__TASK INPUTS__.
[Start of section]

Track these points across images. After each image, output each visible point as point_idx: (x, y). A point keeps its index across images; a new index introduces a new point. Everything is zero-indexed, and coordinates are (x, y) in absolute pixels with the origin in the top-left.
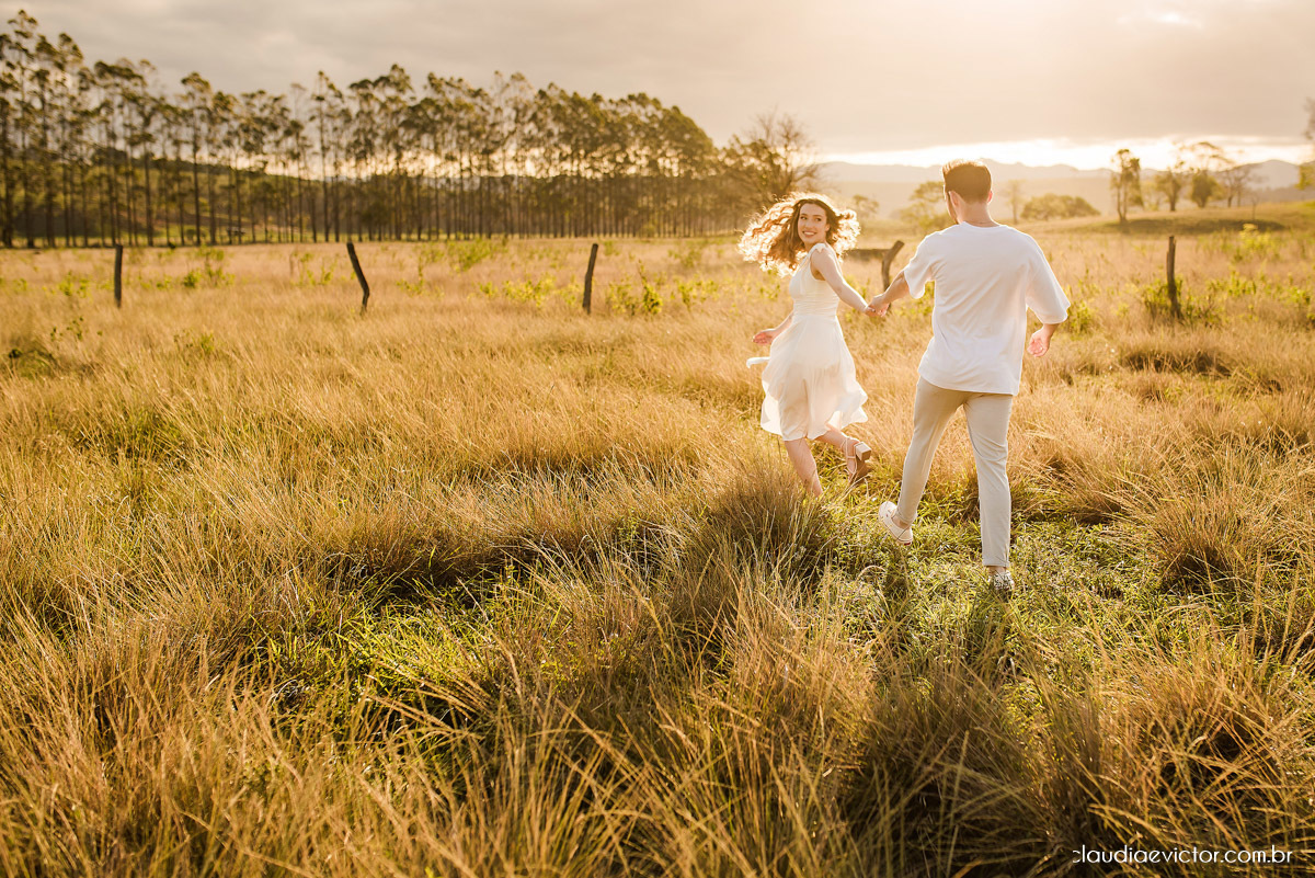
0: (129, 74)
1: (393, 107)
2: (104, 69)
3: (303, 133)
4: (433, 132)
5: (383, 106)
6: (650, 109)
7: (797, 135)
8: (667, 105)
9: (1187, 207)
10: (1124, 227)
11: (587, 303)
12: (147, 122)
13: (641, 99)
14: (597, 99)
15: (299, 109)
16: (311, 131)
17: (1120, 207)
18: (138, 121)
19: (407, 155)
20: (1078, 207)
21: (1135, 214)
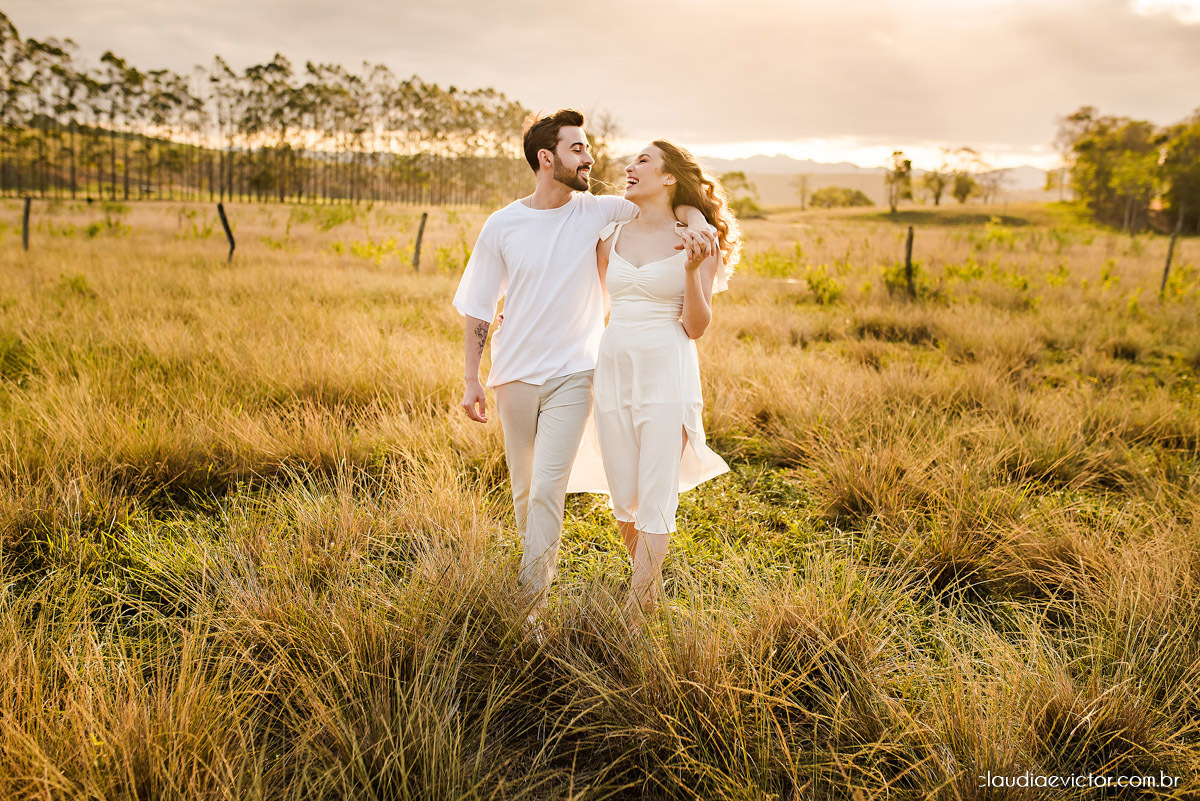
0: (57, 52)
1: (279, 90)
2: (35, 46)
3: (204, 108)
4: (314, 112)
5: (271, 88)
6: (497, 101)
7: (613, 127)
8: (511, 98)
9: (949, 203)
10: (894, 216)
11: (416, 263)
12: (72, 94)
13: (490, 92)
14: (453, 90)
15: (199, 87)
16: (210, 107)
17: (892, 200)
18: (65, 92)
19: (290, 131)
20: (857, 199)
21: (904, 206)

[End of section]

__PROBLEM__.
Rewrite the listing above as a numbered list with one entry per line, skipping any blank lines. Leave the pictures out.

__SOLUTION TO THIS PROBLEM__.
1. Track these points across images. After each image, output each visible point as point_idx: (x, y). A point keeps its index across images; a new index introduces a new point. Everything is zero-indexed, and coordinates are (x, y) in absolute pixels with the origin in the top-left.
2. 0: (129, 74)
3. 1: (393, 107)
4. 2: (104, 69)
5. 3: (303, 133)
6. 4: (433, 132)
7. 5: (383, 106)
8. 6: (650, 109)
9. 7: (797, 135)
10. 8: (667, 105)
11. 9: (1187, 207)
12. 10: (1124, 227)
13. 11: (587, 303)
14. 12: (147, 122)
15. 13: (641, 99)
16. 14: (597, 99)
17. 15: (299, 109)
18. 16: (311, 131)
19. 17: (1120, 207)
20. 18: (138, 121)
21. 19: (407, 155)
22. 20: (1078, 207)
23. 21: (1135, 214)
24. 0: (57, 52)
25. 1: (279, 90)
26. 2: (35, 46)
27. 3: (204, 108)
28. 4: (314, 112)
29. 5: (271, 88)
30. 6: (497, 101)
31. 7: (613, 127)
32. 8: (511, 98)
33. 9: (949, 203)
34. 10: (894, 216)
35. 11: (416, 263)
36. 12: (72, 94)
37. 13: (490, 92)
38. 14: (453, 90)
39. 15: (199, 87)
40. 16: (210, 107)
41. 17: (892, 200)
42. 18: (65, 92)
43. 19: (290, 131)
44. 20: (857, 199)
45. 21: (904, 206)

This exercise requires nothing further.